Whittaker Chambers had information technology right that Atlas Shrugged is a "strenuously sterile world" filled with "operatic caricatures."  By contrast, Lewis's portrait of the bookish bureaucrat Withers holds up along side Randall Jarrell'southward Pictures from an Institution.  (Information technology has some other relevant wit: the National Institute of Co-ordinated Experiments—or N.I.C.Eastward.—is expressionless-on for the kind of authoritarian bodies and processes—sensitivity training anyone?—the therapeutic Left imposes on all of the states today.)

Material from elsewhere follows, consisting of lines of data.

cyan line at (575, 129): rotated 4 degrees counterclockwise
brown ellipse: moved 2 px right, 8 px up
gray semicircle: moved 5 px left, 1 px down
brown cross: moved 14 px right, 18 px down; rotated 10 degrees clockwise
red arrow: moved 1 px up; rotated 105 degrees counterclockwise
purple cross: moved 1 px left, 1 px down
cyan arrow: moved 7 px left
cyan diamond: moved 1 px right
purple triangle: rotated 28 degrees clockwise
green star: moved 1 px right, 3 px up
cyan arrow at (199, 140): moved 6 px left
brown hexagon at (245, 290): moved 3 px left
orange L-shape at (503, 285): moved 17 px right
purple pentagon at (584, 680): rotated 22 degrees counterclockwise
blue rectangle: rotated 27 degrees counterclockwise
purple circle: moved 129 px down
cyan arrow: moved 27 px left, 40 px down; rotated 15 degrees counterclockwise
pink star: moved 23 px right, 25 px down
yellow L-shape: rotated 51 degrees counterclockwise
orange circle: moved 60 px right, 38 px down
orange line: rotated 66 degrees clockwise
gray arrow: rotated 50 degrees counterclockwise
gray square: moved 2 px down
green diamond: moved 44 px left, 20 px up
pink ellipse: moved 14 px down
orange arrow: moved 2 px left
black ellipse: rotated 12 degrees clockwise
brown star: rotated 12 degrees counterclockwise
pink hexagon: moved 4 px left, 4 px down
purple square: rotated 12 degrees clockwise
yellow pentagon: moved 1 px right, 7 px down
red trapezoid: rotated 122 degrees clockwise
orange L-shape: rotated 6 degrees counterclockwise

To be sure, Atlas Shrugged has taken on a whole new salience in the Age of Obama.  As Glenn Reynolds commented way dorsum in the early on weeks of Obama'due south rule, the Obamanauts seem to regard it is a how-to manual for expropriating the wealth and demonizing the productivity of American business.  Only Shrugged doesn't capture the subtle shadings of what Lewis rightly chosen "the Progressive Element" well-nigh every bit well, and hence it lacks persuasive force beyond true believers.  And then today it ironically fits the criticism leveled by Chambers that information technology is "a massive tract for the times."  That doesn't mean it will accept staying power over the very long run, which is why I go along to recollect that in the fullness of time Rand'due south works will become, like Edward Bellamy's wildly popular socialist novels of 125 years ago, more a literary curiosity than a vibrant creed.